Now, let’s examine some of the development considerations for your mockup elements.

Inner Page Graphics

A keen sense of graphic design is required for great mockup design.

For example, even if two pages are distinguished only by differences in icons, the safest option is to still create two separate mockups to avoid any confusion. Most of the time, you’ll find it’s safer to create all inner pages and then export icons separately – that way, developers can access the individual icon images and the page designs as reference material.

 

Before wrapping up your mockup design, follow along with this checklist to see if you missed anything. Here’s a quick list of some things to check for:

  • Graphics should be sized exactly as they need to appear
  • Illustrated different JavaScript interaction states (ex: dropdown menu open + closed states). Even if it’s demonstrated in the prototype, it never hurts to leave a paper trail.
  • Logged in & logged out states
  • Label form fields, buttons, and inputs as needed
  • Error/success messages
  • Include separate graphic files for all images including the favicon, animated loaders, 404 page photos, etc.

On larger projects, we’d recommend including a short document for developer notes. Just be sure to clarify the referenced mockup (and page sections) which pertain to the notes. If you’re working in UXPin, you can add a note to the design itself and while you’re in Preview mode, or you can also just upload a separate document into your project folder.

 

2. Separate Responsive Mockups

While mobile app mockups must consider landscape and portrait view, websites must support any view at any dimension from smartphones to widescreen monitors.

If your design is meant to be responsive, then we recommend creating different mockups for each breakpoint to show developers how the layout adapts.

 

Consider a few of the following changes:

  • Do logos, graphics, and/or icons change size or position?
  • Should font size increase or decrease? What about line height?
  • How does the main navigation adapt to smaller screens?

----------

◆ REQUIRED WORK
- 1) Rewrite the passage on mockup design from "Now, let’s examine" to "great mockup design.", using "visual design" in place of "graphic design".
- 2) Continue the passage on mockup design from its last sentence.

----------

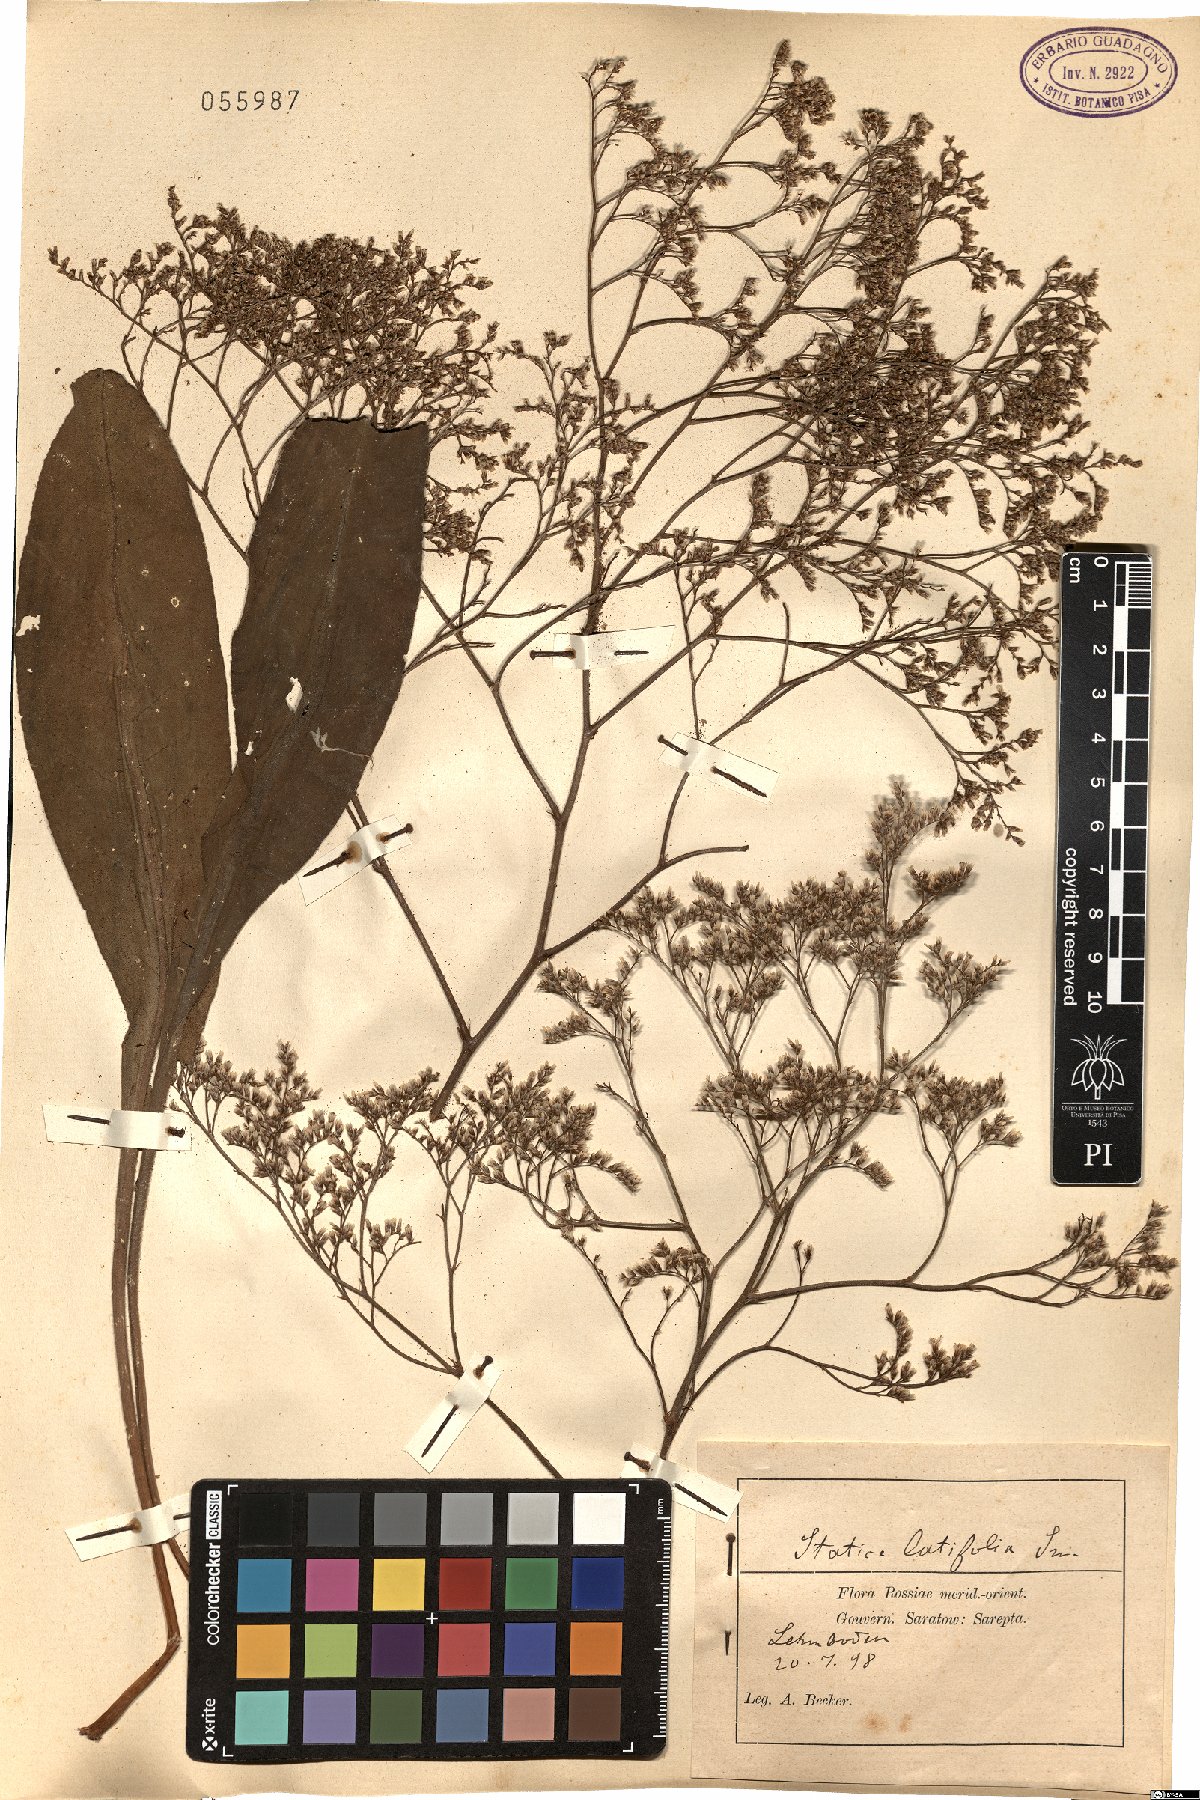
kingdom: Plantae
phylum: Tracheophyta
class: Magnoliopsida
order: Caryophyllales
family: Plumbaginaceae
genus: Limonium
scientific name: Limonium platyphyllum
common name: Florist's sea lavender
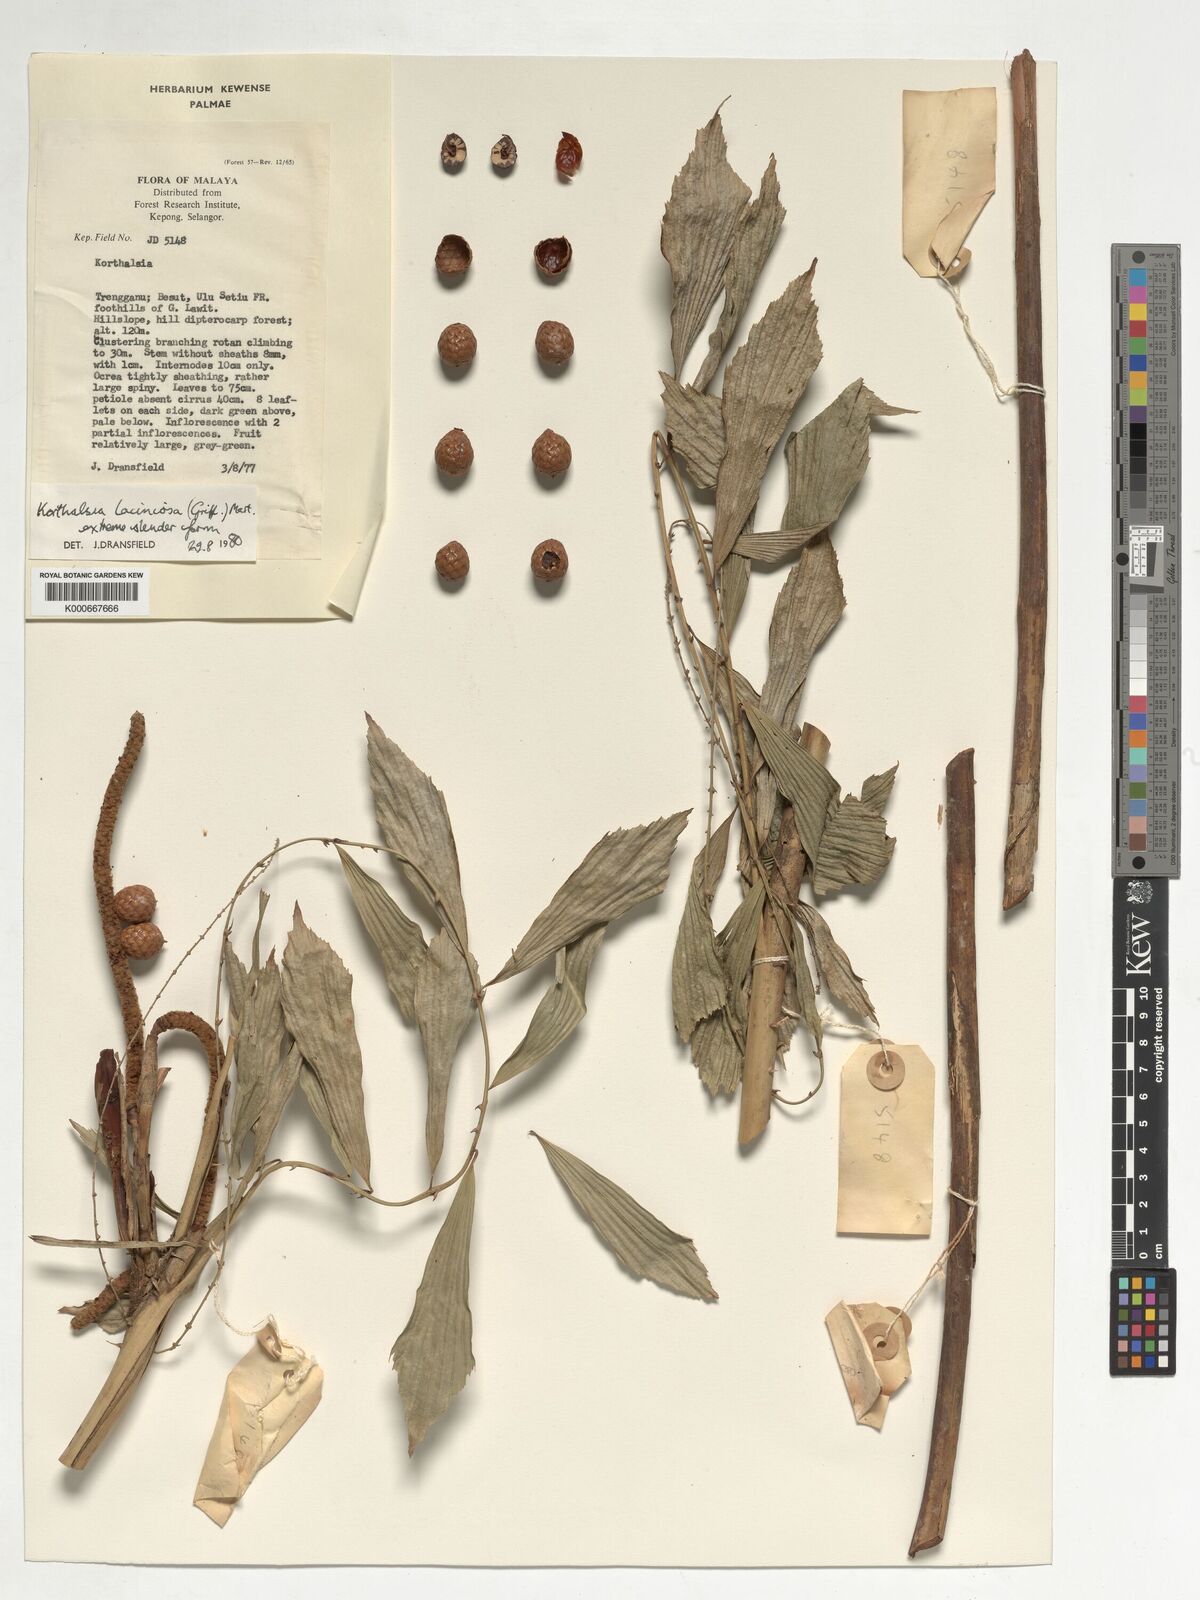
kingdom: Plantae
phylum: Tracheophyta
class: Liliopsida
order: Arecales
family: Arecaceae
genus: Korthalsia
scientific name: Korthalsia laciniosa
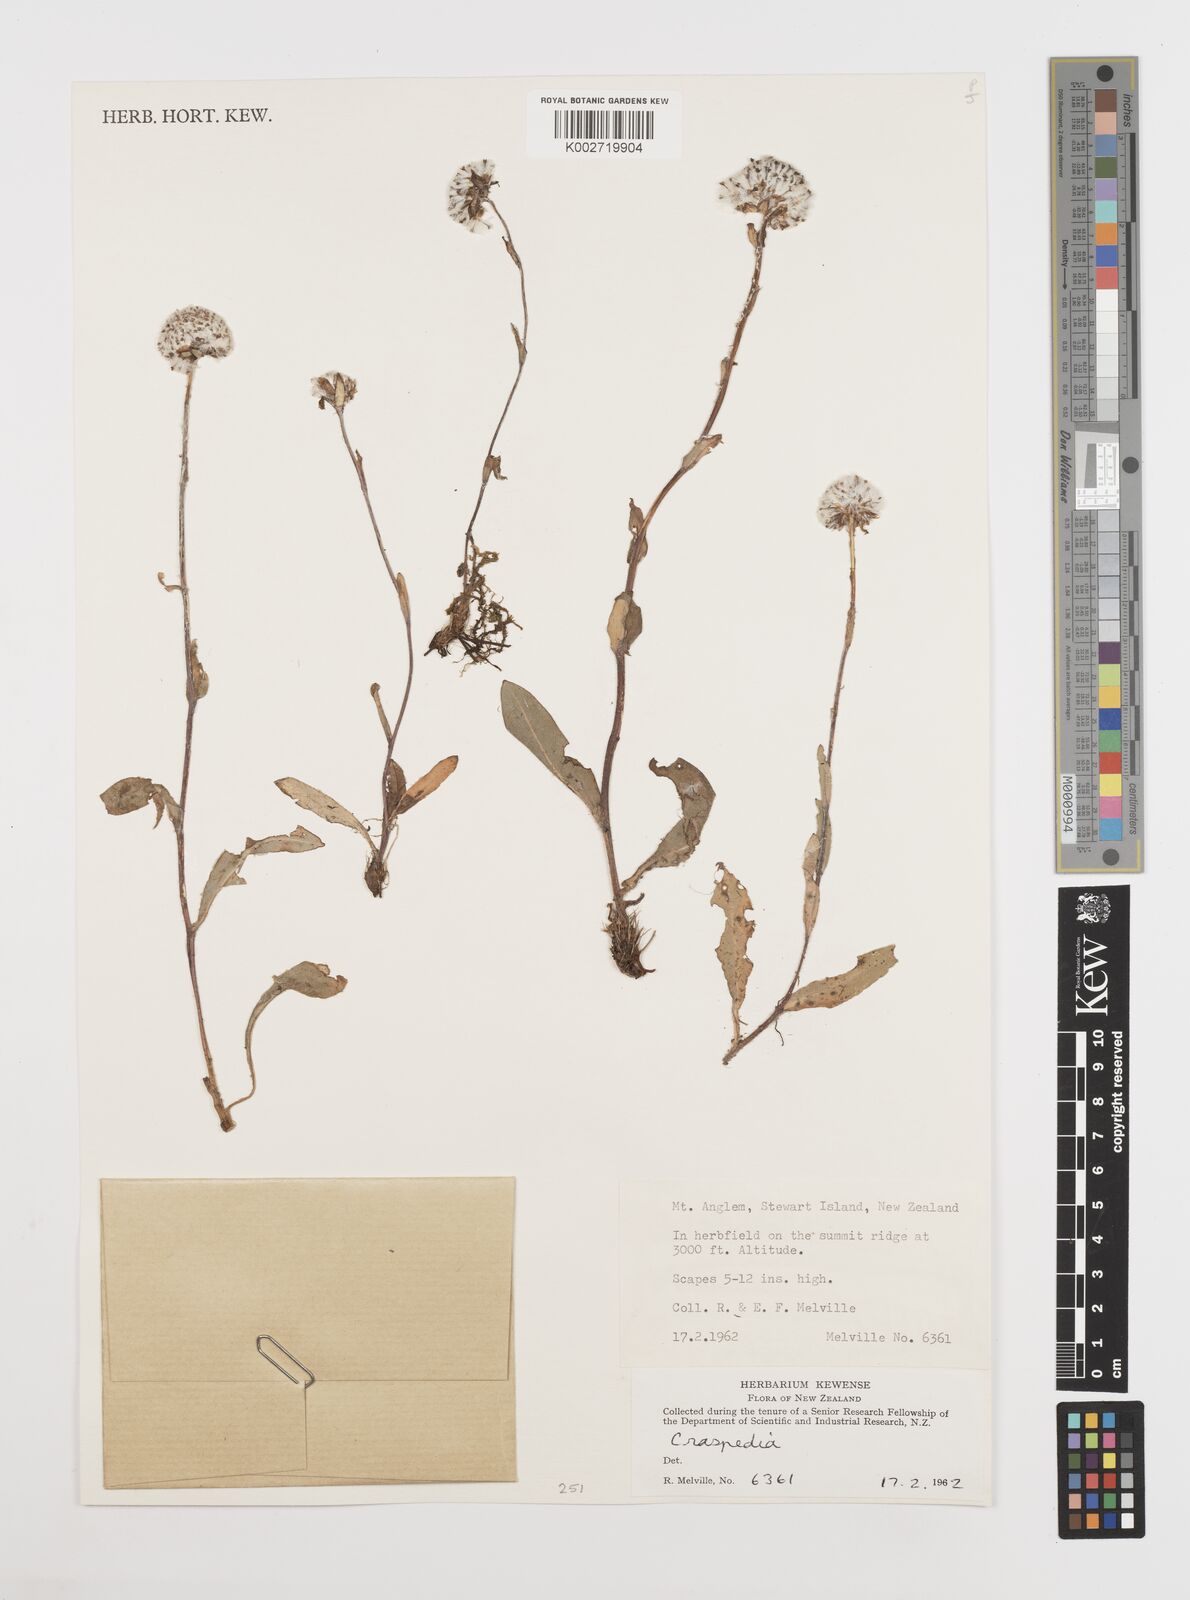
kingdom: Plantae
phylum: Tracheophyta
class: Magnoliopsida
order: Asterales
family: Asteraceae
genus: Craspedia
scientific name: Craspedia
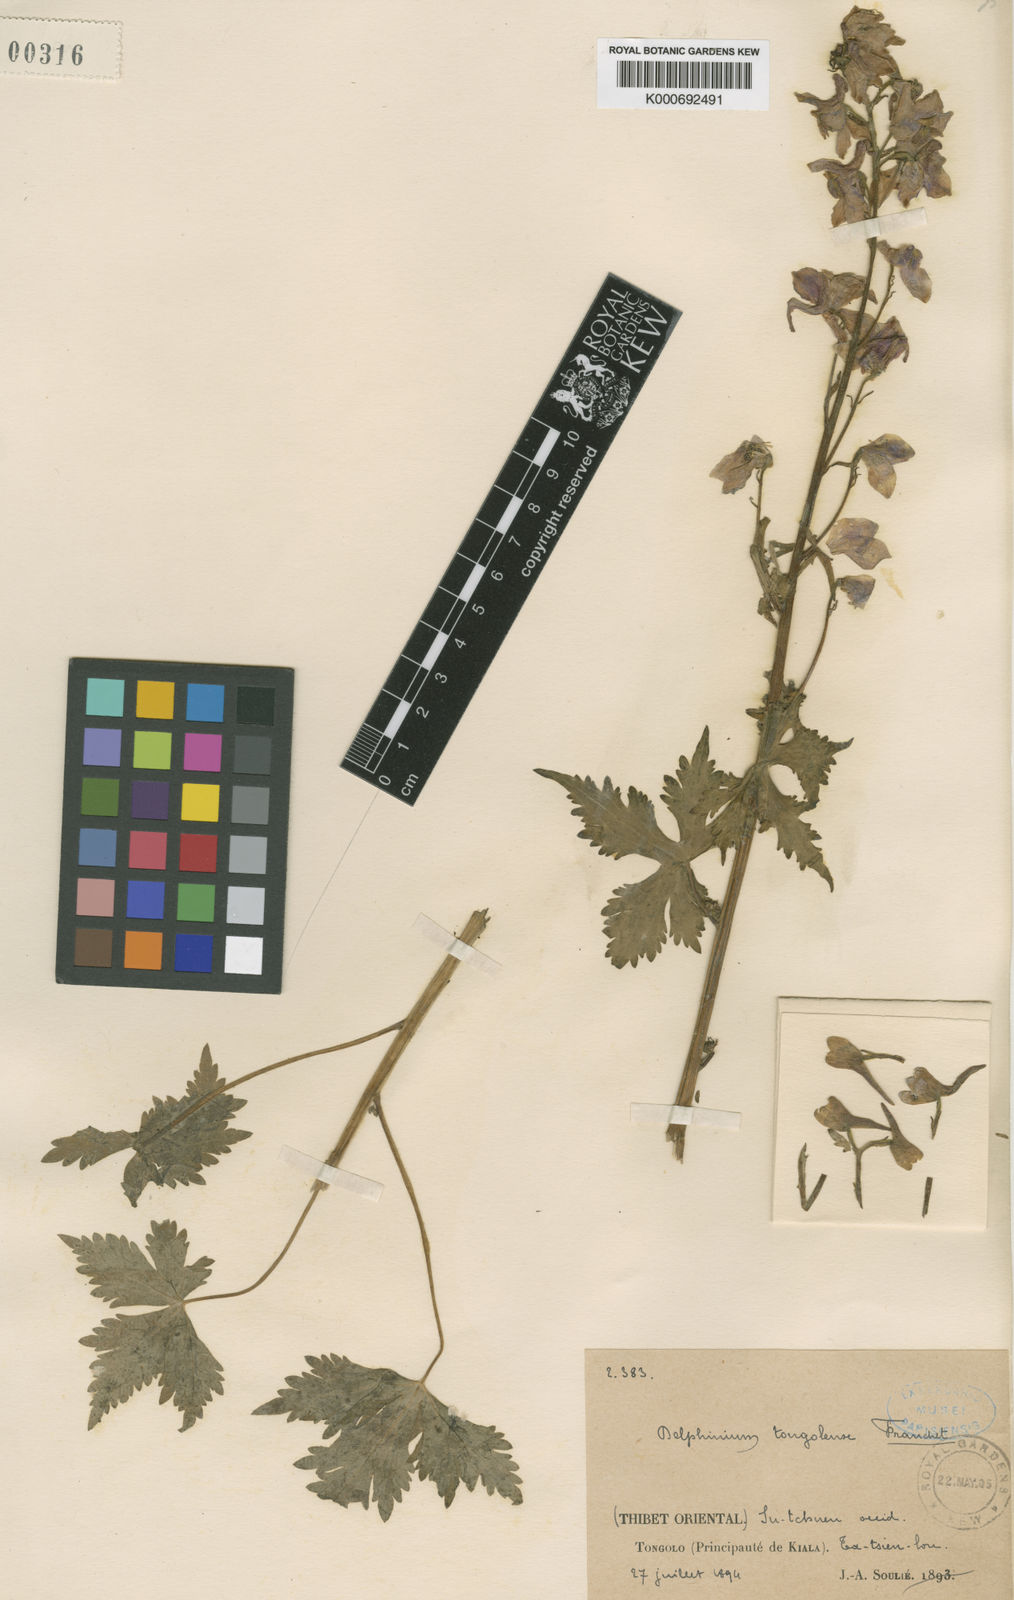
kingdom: Plantae
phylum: Tracheophyta
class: Magnoliopsida
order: Ranunculales
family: Ranunculaceae
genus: Delphinium
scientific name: Delphinium tongolense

----------

◆ SET OF ANSWERS
- 1)
Now, let’s examine some of the development considerations for your mockup elements.

Inner Page Graphics

A keen sense of visual design is required for great mockup design.

- 2)
  • Will sidebar columns drop below the main content or perhaps disappear entirely? What about footer content?

There are no right or wrong answers because each project needs to be handled individually.

When in doubt, the mobile-first approach championed by Luke Wroblewski is always a good starting point (once you’ve completed the initial user research). Design around the content for the smallest screen size, then scale it up as the screen size increases. By building upon the essentials first, you ensure a more enjoyable device-agnostic experience.

To prepare for the transition to development, make sure you label your responsive mockups properly. Filenames must include the responsive breakpoint in pixels along with any other important details(revision date, draft number, retina screen, etc.)

Your goal is to design for every possible situation so the developer doesn’t have to think.

As always, if you’re unsure about how to deliver something, just ask one of the developers what format they prefer. Keep the communication lines open to reduce problems and avoid confusion.

Design Tips to Make Development Easier

Digital design programs come in many forms from Adobe Photoshop to Fireworks and the popular newcomer SketchApp. Despite the differences in capabilities, the overall mockup design process remains relatively uniform across these different applications.

The following tips are geared toward designers who create mockup assets for developers. Some of these ideas are easy to overlook on the surface, but they make a world of difference when it comes time to write code.

Mockup Design Best Practices

Mastering any design program takes time and switching up your workflow can be daunting. But once you try incorporating these tips, they’ll feel like second nature. When you design with developers in mind, it makes everyone’s job a whole lot easier.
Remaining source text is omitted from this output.